Reproduce every one of the rows below verbatim, line for line.

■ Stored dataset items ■
###
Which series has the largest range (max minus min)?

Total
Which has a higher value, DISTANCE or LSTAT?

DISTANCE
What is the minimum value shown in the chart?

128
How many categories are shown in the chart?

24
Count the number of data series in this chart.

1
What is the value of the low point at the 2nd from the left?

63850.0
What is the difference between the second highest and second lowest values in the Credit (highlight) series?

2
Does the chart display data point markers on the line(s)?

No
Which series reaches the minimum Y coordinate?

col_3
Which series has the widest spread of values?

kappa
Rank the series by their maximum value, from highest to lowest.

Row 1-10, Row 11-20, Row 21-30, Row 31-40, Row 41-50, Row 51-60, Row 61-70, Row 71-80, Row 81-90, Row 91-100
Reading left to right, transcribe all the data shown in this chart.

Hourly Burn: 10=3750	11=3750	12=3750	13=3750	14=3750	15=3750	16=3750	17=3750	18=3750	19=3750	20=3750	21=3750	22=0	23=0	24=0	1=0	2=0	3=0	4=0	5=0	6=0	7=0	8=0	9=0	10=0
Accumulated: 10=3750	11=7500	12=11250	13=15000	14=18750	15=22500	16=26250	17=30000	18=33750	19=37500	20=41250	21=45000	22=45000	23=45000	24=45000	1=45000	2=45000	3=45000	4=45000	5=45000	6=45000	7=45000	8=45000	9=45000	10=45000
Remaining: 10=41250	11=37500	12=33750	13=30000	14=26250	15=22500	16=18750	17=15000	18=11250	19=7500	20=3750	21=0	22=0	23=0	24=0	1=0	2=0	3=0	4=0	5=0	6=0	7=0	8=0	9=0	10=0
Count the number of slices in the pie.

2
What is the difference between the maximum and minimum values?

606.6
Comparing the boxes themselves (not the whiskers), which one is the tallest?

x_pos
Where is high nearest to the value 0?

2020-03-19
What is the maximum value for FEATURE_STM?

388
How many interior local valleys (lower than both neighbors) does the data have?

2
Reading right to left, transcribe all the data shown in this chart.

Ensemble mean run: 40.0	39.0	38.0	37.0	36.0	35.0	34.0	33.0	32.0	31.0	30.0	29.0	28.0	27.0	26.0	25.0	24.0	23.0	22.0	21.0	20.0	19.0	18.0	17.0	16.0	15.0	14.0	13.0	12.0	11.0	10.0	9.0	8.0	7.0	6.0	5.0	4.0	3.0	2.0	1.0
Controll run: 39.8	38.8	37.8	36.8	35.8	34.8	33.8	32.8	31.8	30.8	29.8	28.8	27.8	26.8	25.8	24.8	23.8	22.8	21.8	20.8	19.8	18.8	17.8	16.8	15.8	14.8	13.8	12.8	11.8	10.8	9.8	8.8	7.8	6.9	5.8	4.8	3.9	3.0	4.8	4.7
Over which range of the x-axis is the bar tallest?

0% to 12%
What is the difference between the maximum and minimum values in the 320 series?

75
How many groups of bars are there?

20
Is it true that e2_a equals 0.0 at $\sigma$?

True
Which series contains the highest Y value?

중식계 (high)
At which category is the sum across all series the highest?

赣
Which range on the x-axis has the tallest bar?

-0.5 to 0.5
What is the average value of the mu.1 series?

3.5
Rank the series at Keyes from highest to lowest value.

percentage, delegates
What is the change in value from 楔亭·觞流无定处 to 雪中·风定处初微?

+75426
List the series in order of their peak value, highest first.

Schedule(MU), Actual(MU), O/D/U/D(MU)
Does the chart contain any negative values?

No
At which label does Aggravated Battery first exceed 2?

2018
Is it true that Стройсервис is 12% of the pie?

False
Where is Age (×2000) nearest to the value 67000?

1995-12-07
###
■ Reply to the exercise ■
Which series has the largest range (max minus min)?

Total
Which has a higher value, DISTANCE or LSTAT?

DISTANCE
What is the minimum value shown in the chart?

128
How many categories are shown in the chart?

24
Count the number of data series in this chart.

1
What is the value of the low point at the 2nd from the left?

63850.0
What is the difference between the second highest and second lowest values in the Credit (highlight) series?

2
Does the chart display data point markers on the line(s)?

No
Which series reaches the minimum Y coordinate?

col_3
Which series has the widest spread of values?

kappa
Rank the series by their maximum value, from highest to lowest.

Row 1-10, Row 11-20, Row 21-30, Row 31-40, Row 41-50, Row 51-60, Row 61-70, Row 71-80, Row 81-90, Row 91-100
Reading left to right, transcribe all the data shown in this chart.

Hourly Burn: 10=3750	11=3750	12=3750	13=3750	14=3750	15=3750	16=3750	17=3750	18=3750	19=3750	20=3750	21=3750	22=0	23=0	24=0	1=0	2=0	3=0	4=0	5=0	6=0	7=0	8=0	9=0	10=0
Accumulated: 10=3750	11=7500	12=11250	13=15000	14=18750	15=22500	16=26250	17=30000	18=33750	19=37500	20=41250	21=45000	22=45000	23=45000	24=45000	1=45000	2=45000	3=45000	4=45000	5=45000	6=45000	7=45000	8=45000	9=45000	10=45000
Remaining: 10=41250	11=37500	12=33750	13=30000	14=26250	15=22500	16=18750	17=15000	18=11250	19=7500	20=3750	21=0	22=0	23=0	24=0	1=0	2=0	3=0	4=0	5=0	6=0	7=0	8=0	9=0	10=0
Count the number of slices in the pie.

2
What is the difference between the maximum and minimum values?

606.6
Comparing the boxes themselves (not the whiskers), which one is the tallest?

x_pos
Where is high nearest to the value 0?

2020-03-19
What is the maximum value for FEATURE_STM?

388
How many interior local valleys (lower than both neighbors) does the data have?

2
Reading right to left, transcribe all the data shown in this chart.

Ensemble mean run: 40.0	39.0	38.0	37.0	36.0	35.0	34.0	33.0	32.0	31.0	30.0	29.0	28.0	27.0	26.0	25.0	24.0	23.0	22.0	21.0	20.0	19.0	18.0	17.0	16.0	15.0	14.0	13.0	12.0	11.0	10.0	9.0	8.0	7.0	6.0	5.0	4.0	3.0	2.0	1.0
Controll run: 39.8	38.8	37.8	36.8	35.8	34.8	33.8	32.8	31.8	30.8	29.8	28.8	27.8	26.8	25.8	24.8	23.8	22.8	21.8	20.8	19.8	18.8	17.8	16.8	15.8	14.8	13.8	12.8	11.8	10.8	9.8	8.8	7.8	6.9	5.8	4.8	3.9	3.0	4.8	4.7
Over which range of the x-axis is the bar tallest?

0% to 12%
What is the difference between the maximum and minimum values in the 320 series?

75
How many groups of bars are there?

20
Is it true that e2_a equals 0.0 at $\sigma$?

True
Which series contains the highest Y value?

중식계 (high)
At which category is the sum across all series the highest?

赣
Which range on the x-axis has the tallest bar?

-0.5 to 0.5
What is the average value of the mu.1 series?

3.5
Rank the series at Keyes from highest to lowest value.

percentage, delegates
What is the change in value from 楔亭·觞流无定处 to 雪中·风定处初微?

+75426
List the series in order of their peak value, highest first.

Schedule(MU), Actual(MU), O/D/U/D(MU)
Does the chart contain any negative values?

No
At which label does Aggravated Battery first exceed 2?

2018
Is it true that Стройсервис is 12% of the pie?

False
Where is Age (×2000) nearest to the value 67000?

1995-12-07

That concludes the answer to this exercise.